◆ **Exercise brief**: Copy exactly the lines of the data below, beginning with the line with "and (d7, d3, d4);" and ending with the line with "ac_out = i_reg[6]". Pictures are to be omitted.

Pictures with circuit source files
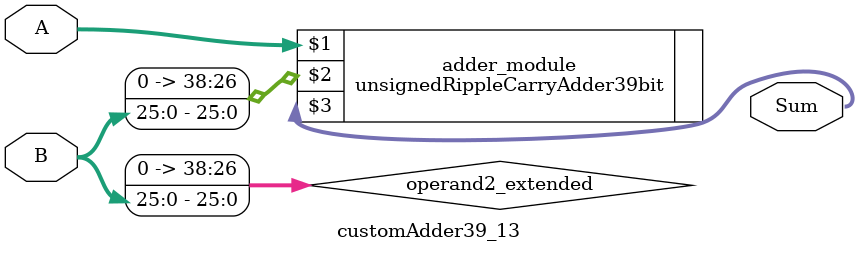
<source format=v>
module customAdder39_13(
                        input [38 : 0] A,
                        input [25 : 0] B,
                        
                        output [39 : 0] Sum
                );

        wire [38 : 0] operand2_extended;
        
        assign operand2_extended =  {13'b0, B};
        
        unsignedRippleCarryAdder39bit adder_module(
            A,
            operand2_extended,
            Sum
        );
        
        endmodule
        
</source>
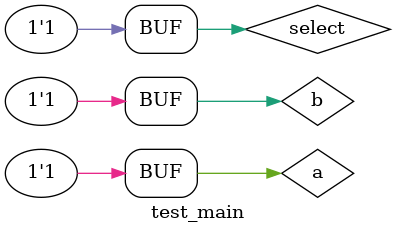
<source format=v>
module gates (input a, input b, output s0, output s1);
// descrever por portas
 and AND1 (s0, a, b);
 or OR1 (s1 , a, b);
endmodule // gates
// -------------------------
// multiplexer
// -------------------------
module mux (output s, input a, input b, input select);
 // definir dados locais
 wire notselect;
 wire sa;
 wire sb;
 
 // descrever por portas
 not NOT1 (notselect, select);
 and AND1 (sa, a, select);
 and AND2 (sb, b, notselect);
 or OR1 (s, sa, sb);
endmodule // mux
module test_main;
// ------------------------- definir dados
 reg a;
 reg b;
 reg select;
 wire e0;
 wire e1;
 wire s;

 gates GATES (a, b, e0, e1);
 mux MUX (s, e0, e1, select);
// ------------------------- parte principal
 initial
 begin : main
 $display("Exemplo_0602 - Maria Carolina Resende Jaudacy - 667477");
 $display("Test LU's module (select: 0 = and, 1 = or)");
 $display("select  a    b    s");

 // projetar testes do modulo
 $monitor("%4b %4b %4b %4b", select, a, b, s);
 select = 1'b0; a = 1'b0; b = 1'b0;
 #1 select = 1'b0; a = 1'b0; b = 1'b1;
 #1 select = 1'b0; a = 1'b1; b = 1'b0;
 #1 select = 1'b0; a = 1'b1; b = 1'b1;
 #1 select = 1'b1; a = 1'b0; b = 1'b0;
 #1 select = 1'b1; a = 1'b0; b = 1'b1;
 #1 select = 1'b1; a = 1'b1; b = 1'b0;
 #1 select = 1'b1; a = 1'b1; b = 1'b1;
 end
endmodule // test_main
</source>
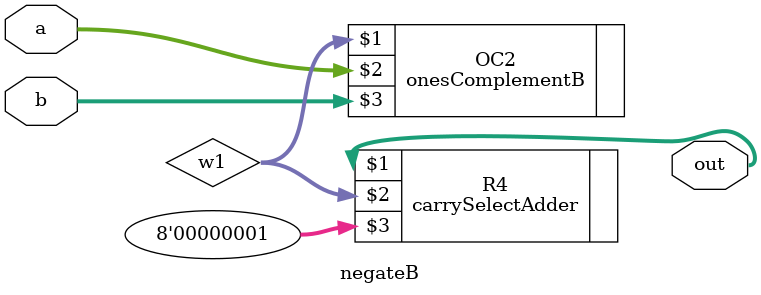
<source format=v>
`timescale 1ns / 1ps


module negateB(
    output [7:0] out,
    input [7:0] a,
    input [7:0] b
    );
    wire [7:0] w1;
    
    onesComplementB OC2(w1, a, b);
    carrySelectAdder R4(out, w1, 8'b1);
    

endmodule

</source>
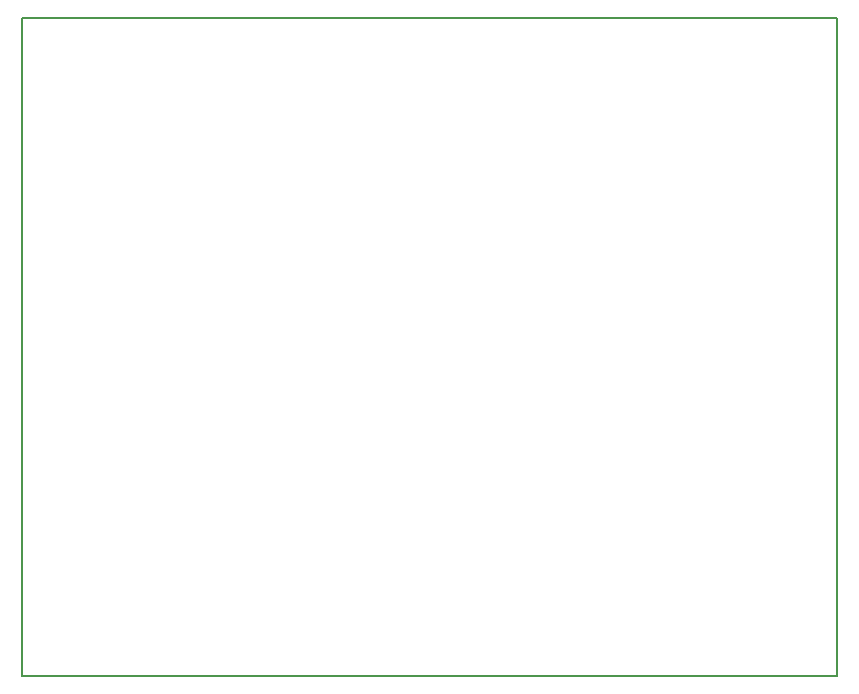
<source format=gm1>
G04 MADE WITH FRITZING*
G04 WWW.FRITZING.ORG*
G04 DOUBLE SIDED*
G04 HOLES PLATED*
G04 CONTOUR ON CENTER OF CONTOUR VECTOR*
%ASAXBY*%
%FSLAX23Y23*%
%MOIN*%
%OFA0B0*%
%SFA1.0B1.0*%
%ADD10R,2.726430X2.202820*%
%ADD11C,0.008000*%
%ADD10C,0.008*%
%LNCONTOUR*%
G90*
G70*
G54D10*
G54D11*
X4Y2199D02*
X2722Y2199D01*
X2722Y4D01*
X4Y4D01*
X4Y2199D01*
D02*
G04 End of contour*
M02*
</source>
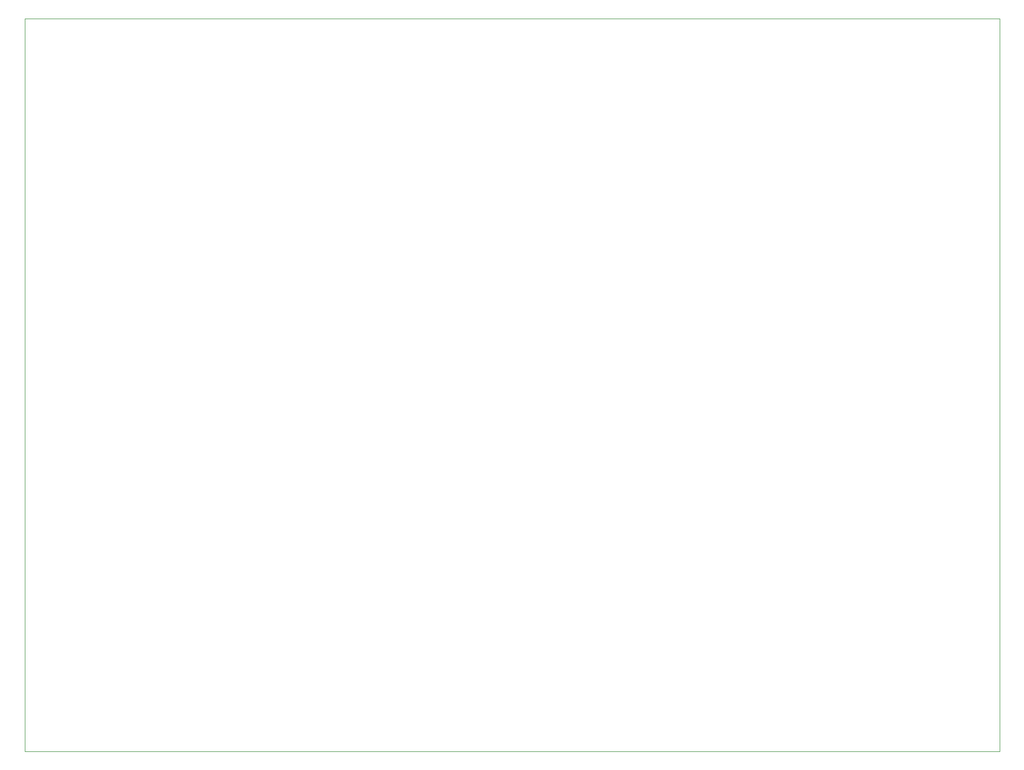
<source format=gbr>
%FSLAX34Y34*%
G04 Gerber Fmt 3.4, Leading zero omitted, Abs format*
G04 (created by PCBNEW (2014-02-03 BZR 4658)-product) date Wed 22 Jul 2015 07:24:16 AM PDT*
%MOIN*%
G01*
G70*
G90*
G04 APERTURE LIST*
%ADD10C,0.005906*%
%ADD11C,0.003937*%
G04 APERTURE END LIST*
G54D10*
G54D11*
X13779Y-61023D02*
X13779Y-13779D01*
X76574Y-61023D02*
X13779Y-61023D01*
X76574Y-13779D02*
X76574Y-61023D01*
X13779Y-13779D02*
X76574Y-13779D01*
M02*

</source>
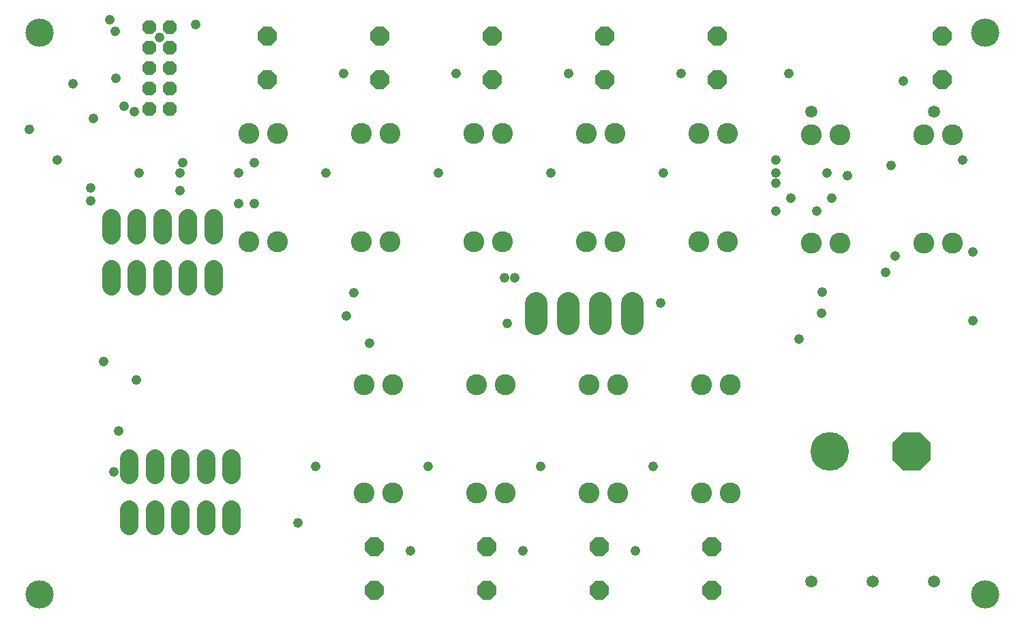
<source format=gbs>
G75*
G70*
%OFA0B0*%
%FSLAX24Y24*%
%IPPOS*%
%LPD*%
%AMOC8*
5,1,8,0,0,1.08239X$1,22.5*
%
%ADD10C,0.1025*%
%ADD11OC8,0.0907*%
%ADD12C,0.1084*%
%ADD13C,0.1890*%
%ADD14OC8,0.1890*%
%ADD15C,0.0595*%
%ADD16OC8,0.0680*%
%ADD17C,0.1380*%
%ADD18C,0.0907*%
%ADD19C,0.0476*%
D10*
X017430Y006380D03*
X018830Y006380D03*
X022930Y006380D03*
X024330Y006380D03*
X028430Y006380D03*
X029830Y006380D03*
X033930Y006380D03*
X035330Y006380D03*
X035330Y011680D03*
X033930Y011680D03*
X029830Y011680D03*
X028430Y011680D03*
X024330Y011680D03*
X022930Y011680D03*
X018830Y011680D03*
X017430Y011680D03*
X017280Y018680D03*
X018680Y018680D03*
X022780Y018680D03*
X024180Y018680D03*
X028280Y018680D03*
X029680Y018680D03*
X033780Y018680D03*
X035180Y018680D03*
X039305Y018630D03*
X040705Y018630D03*
X044805Y018630D03*
X046205Y018630D03*
X046205Y023930D03*
X044805Y023930D03*
X040705Y023930D03*
X039305Y023930D03*
X035180Y023980D03*
X033780Y023980D03*
X029680Y023980D03*
X028280Y023980D03*
X024180Y023980D03*
X022780Y023980D03*
X018680Y023980D03*
X017280Y023980D03*
X013180Y023980D03*
X011780Y023980D03*
X011780Y018680D03*
X013180Y018680D03*
D11*
X012680Y026597D03*
X012680Y028763D03*
X018180Y028763D03*
X018180Y026597D03*
X023680Y026597D03*
X023680Y028763D03*
X029180Y028763D03*
X029180Y026597D03*
X034680Y026597D03*
X034680Y028763D03*
X045680Y028763D03*
X045680Y026597D03*
X034430Y003763D03*
X034430Y001597D03*
X028930Y001597D03*
X028930Y003763D03*
X023430Y003763D03*
X023430Y001597D03*
X017930Y001597D03*
X017930Y003763D03*
D12*
X025841Y014678D02*
X025841Y015682D01*
X027400Y015682D02*
X027400Y014678D01*
X028960Y014678D02*
X028960Y015682D01*
X030519Y015682D02*
X030519Y014678D01*
D13*
X040180Y008430D03*
D14*
X044180Y008430D03*
D15*
X045305Y002055D03*
X042305Y002055D03*
X039305Y002055D03*
X039305Y025055D03*
X045305Y025055D03*
D16*
X007930Y025180D03*
X006930Y025180D03*
X006930Y026180D03*
X007930Y026180D03*
X007930Y027180D03*
X006930Y027180D03*
X006930Y028180D03*
X007930Y028180D03*
X007930Y029180D03*
X006930Y029180D03*
D17*
X001555Y001430D03*
X001555Y028930D03*
X047805Y028930D03*
X047805Y001430D03*
D18*
X010930Y004767D02*
X010930Y005593D01*
X009680Y005593D02*
X009680Y004767D01*
X008430Y004767D02*
X008430Y005593D01*
X007180Y005593D02*
X007180Y004767D01*
X005930Y004767D02*
X005930Y005593D01*
X005930Y007267D02*
X005930Y008093D01*
X007180Y008093D02*
X007180Y007267D01*
X008430Y007267D02*
X008430Y008093D01*
X009680Y008093D02*
X009680Y007267D01*
X010930Y007267D02*
X010930Y008093D01*
X010055Y016517D02*
X010055Y017343D01*
X008805Y017343D02*
X008805Y016517D01*
X007555Y016517D02*
X007555Y017343D01*
X006305Y017343D02*
X006305Y016517D01*
X005055Y016517D02*
X005055Y017343D01*
X005055Y019017D02*
X005055Y019843D01*
X006305Y019843D02*
X006305Y019017D01*
X007555Y019017D02*
X007555Y019843D01*
X008805Y019843D02*
X008805Y019017D01*
X010055Y019017D02*
X010055Y019843D01*
D19*
X011305Y020555D03*
X012055Y020555D03*
X011305Y022055D03*
X012055Y022555D03*
X008555Y022555D03*
X008430Y022055D03*
X008430Y021180D03*
X006430Y022055D03*
X004055Y021305D03*
X004055Y020680D03*
X002430Y022680D03*
X001055Y024180D03*
X004205Y024705D03*
X005680Y025305D03*
X006180Y025055D03*
X005305Y026680D03*
X003180Y026430D03*
X005255Y028980D03*
X005005Y029555D03*
X007430Y028680D03*
X009180Y029305D03*
X016430Y026930D03*
X021930Y026930D03*
X027430Y026930D03*
X032930Y026930D03*
X038180Y026930D03*
X043805Y026555D03*
X046680Y022680D03*
X043180Y022430D03*
X041055Y021930D03*
X040055Y022055D03*
X040305Y020805D03*
X039555Y020180D03*
X038305Y020805D03*
X037555Y020180D03*
X037555Y021555D03*
X037555Y022055D03*
X037555Y022680D03*
X032055Y022055D03*
X026555Y022055D03*
X021055Y022055D03*
X015555Y022055D03*
X024305Y016930D03*
X024805Y016930D03*
X024430Y014680D03*
X017680Y013705D03*
X016555Y015055D03*
X016930Y016180D03*
X006305Y011930D03*
X004680Y012805D03*
X005430Y009430D03*
X005180Y007430D03*
X014180Y004930D03*
X015055Y007680D03*
X020555Y007680D03*
X026055Y007680D03*
X031555Y007680D03*
X030680Y003555D03*
X025180Y003555D03*
X019680Y003555D03*
X038680Y013930D03*
X039805Y015180D03*
X039830Y016205D03*
X042930Y017180D03*
X043380Y017980D03*
X047180Y018180D03*
X047180Y014805D03*
X031930Y015680D03*
X031930Y015680D03*
M02*

</source>
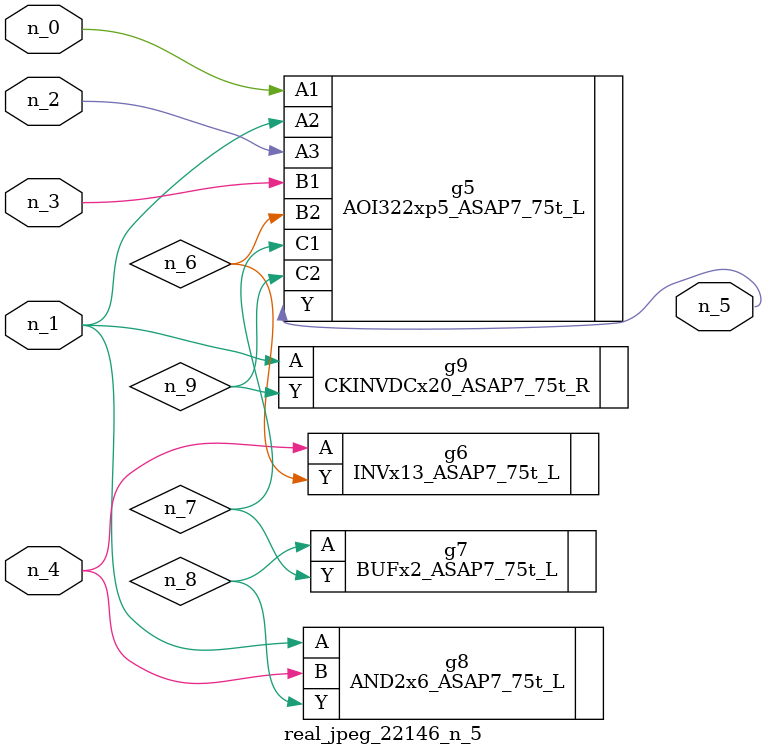
<source format=v>
module real_jpeg_22146_n_5 (n_4, n_0, n_1, n_2, n_3, n_5);

input n_4;
input n_0;
input n_1;
input n_2;
input n_3;

output n_5;

wire n_8;
wire n_6;
wire n_7;
wire n_9;

AOI322xp5_ASAP7_75t_L g5 ( 
.A1(n_0),
.A2(n_1),
.A3(n_2),
.B1(n_3),
.B2(n_6),
.C1(n_7),
.C2(n_9),
.Y(n_5)
);

AND2x6_ASAP7_75t_L g8 ( 
.A(n_1),
.B(n_4),
.Y(n_8)
);

CKINVDCx20_ASAP7_75t_R g9 ( 
.A(n_1),
.Y(n_9)
);

INVx13_ASAP7_75t_L g6 ( 
.A(n_4),
.Y(n_6)
);

BUFx2_ASAP7_75t_L g7 ( 
.A(n_8),
.Y(n_7)
);


endmodule
</source>
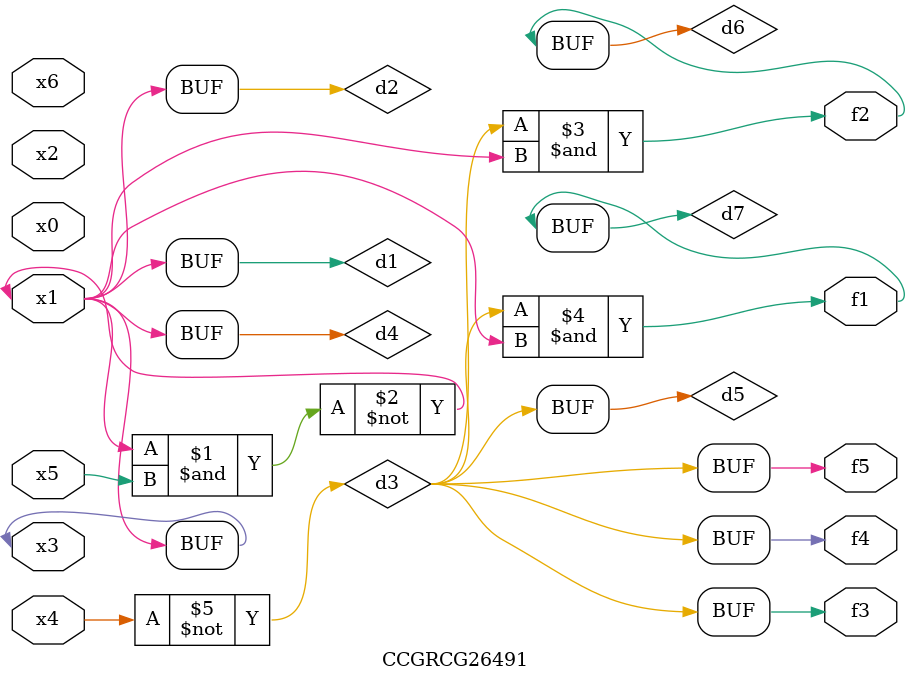
<source format=v>
module CCGRCG26491(
	input x0, x1, x2, x3, x4, x5, x6,
	output f1, f2, f3, f4, f5
);

	wire d1, d2, d3, d4, d5, d6, d7;

	buf (d1, x1, x3);
	nand (d2, x1, x5);
	not (d3, x4);
	buf (d4, d1, d2);
	buf (d5, d3);
	and (d6, d3, d4);
	and (d7, d3, d4);
	assign f1 = d7;
	assign f2 = d6;
	assign f3 = d5;
	assign f4 = d5;
	assign f5 = d5;
endmodule

</source>
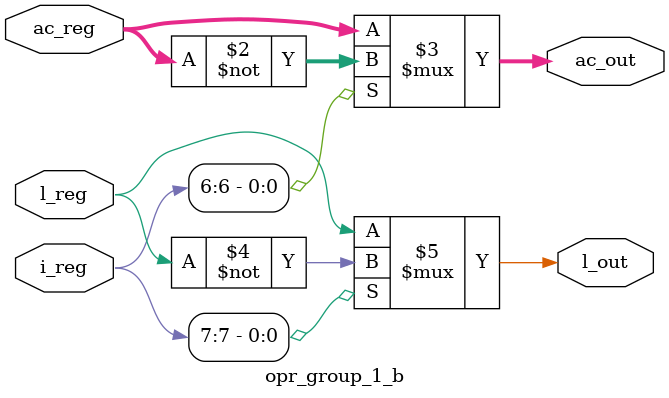
<source format=v>
`timescale 1ns / 1ps


module opr_group_1_b(
    input [0:11] ac_reg,
    input l_reg,
    input [0:11] i_reg,
    output reg [0:11] ac_out,
    output reg l_out
    );

always @ (ac_reg, l_reg, i_reg[6:7])
begin
    ac_out = i_reg[6] ? ~ ac_reg : ac_reg; // CMA
    l_out = i_reg[7] ? ~ l_reg : l_reg; // CML
end

endmodule

</source>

◆ **Your solution**:
	and (d7, d3, d4);
	assign f1 = d7;
	assign f2 = d6;
	assign f3 = d5;
	assign f4 = d5;
	assign f5 = d5;
endmodule

</source>
<source format=v>
`timescale 1ns / 1ps


module opr_group_1_b(
    input [0:11] ac_reg,
    input l_reg,
    input [0:11] i_reg,
    output reg [0:11] ac_out,
    output reg l_out
    );

always @ (ac_reg, l_reg, i_reg[6:7])
begin
    ac_out = i_reg[6] ? ~ ac_reg : ac_reg; // CMA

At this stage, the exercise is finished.